Na clínica, Zelda passava o tempo jogando golfe, pintando e nas sessões com Slocumb. Sobre o lugar, ela escreveu a Scott: “Tem tudo o que há disponível na Terra e eu tenho um pequeno quarto para pintar, com uma janela maior do que a minha cabeça, do jeito que gosto que as janelas sejam”.

Como Zelda não apresentava sinais de melhora, nem mesmo entre os bonitos gramados verdes da clínica, na época, e a mensalidade pesava no bolso do escritor (US$ 750), Scott transferiu a mulher para Asheville, em 1934.

Mas, a última carta que ele receberia de Zelda foi escrita ainda na Craig House (nº672 da Wolcott Avenue). Nela, Zelda dizia que estava pronta para “fazer a mudança”. “Estou terrivelmente doente, apesar das belezas deste lugar”.

Sobre a cidade de Beacon

Beacon fica a 105km da cidade de Nova York. Você chega lá de trem (mais barato e cômodo, saindo da estação Grand Central, em Nova York), ônibus ou de carro num trajeto de aproximadamente 1h30. A cidade tem alguns eventos bem conhecidos, como o Festival do Morango, que acontece em junho no Riverfront Park; o museu de videogames antigos (Arcade Museum) e ainda o Sloop Woody Guthrie, um barco criado pelo cantor de folk Peter Seeger (1919–2014) para navegar pelo rio Hudson levando educação e cultura. Em 2015, no entanto, o barco não sairá pelo mar porque precisa passar por reparos. Mas vai sediar leituras e outros eventos, ali, atracado mesmo.

Depois da mudança, a vida do casal de ouro da Era do Jazz desandou. Scott e Zelda viram-se pela última vez em 1938. Ele se mudou para Hollywood para trabalhar como escritor, mas o alcoolismo o levou à morte em 1940. Zelda morreu em 1948, no incêndio do hospital em que ela estava, em Asheville. Naquele dia, ela estava trancado em seu quarto à espera da terapia de eletrochoque. Não conseguiu escapar.

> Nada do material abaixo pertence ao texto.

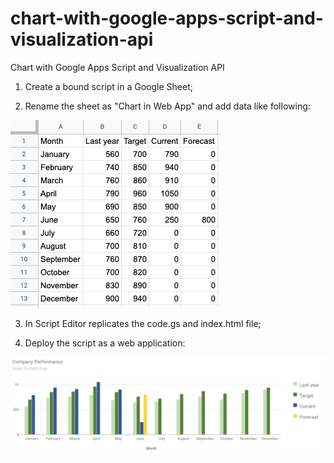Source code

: # chart-with-google-apps-script-and-visualization-api
Chart with Google Apps Script and Visualization API

1) Create a bound script in a Google Sheet;

2) Rename the sheet as "Chart in Web App" and add data like following:

![alt text](<data-in-sheet.png>)

3) In Script Editor replicates the code.gs and index.html file;

4) Deploy the script as a web application:

![alt text](<chart-in-web-app.png>)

Em fotos recentes, publicadas pelo AtlasObscura, é possível ver como o local está hoje — fechado há décadas, ainda está intacto por dentro. Mas, há quem diga que é preciso ter coragem para passar por lá, pois o lugar estaria assombrado.

PARA LER

  • Esta valsa é minha (Companhia das Letras), de Zelda Fitzgerald: Escrito em um hospital psiquiátrico em apenas seis semanas, Esta valsa é minha é, ao mesmo tempo, um texto autobiográfico, um relato de época e um irrecusável convite para penetrar um universo feminino, alegre e sensível, mas também carregado de desilusões.
  • (Companhia das Letras), de Querido Scott, querida ZeldaZelda Fitzgerald e F. Scott Fitzgerald: é uma coletânea da correspondência trocada pelo escritor e sua mulher. São mais de trezentas cartas e telegramas, que abrangem todo o período que passaram juntos. As primeiras cartas datam de 1918, o ano em que o casal se conheceu, e as últimas de 1940, quando Fitzgerald morreu em Hollywood, de um ataque cardíaco.
  • Suave é a noite (Ed. Best Bolso), de F. Scott Fitzgerald: Ambientado na Riviera Francesa em fins da década de 1920, este livro narra a história de Dick Diver, um psiquiatra que se casa com a paciente Nicole Warren. A vida do casal não é mais do que uma farsa — dominados pelo tédio, incapazes de dialogar, entre incessantes coquetéis e recepções e dinheiro, vivem numa atmosfera de falsa euforia.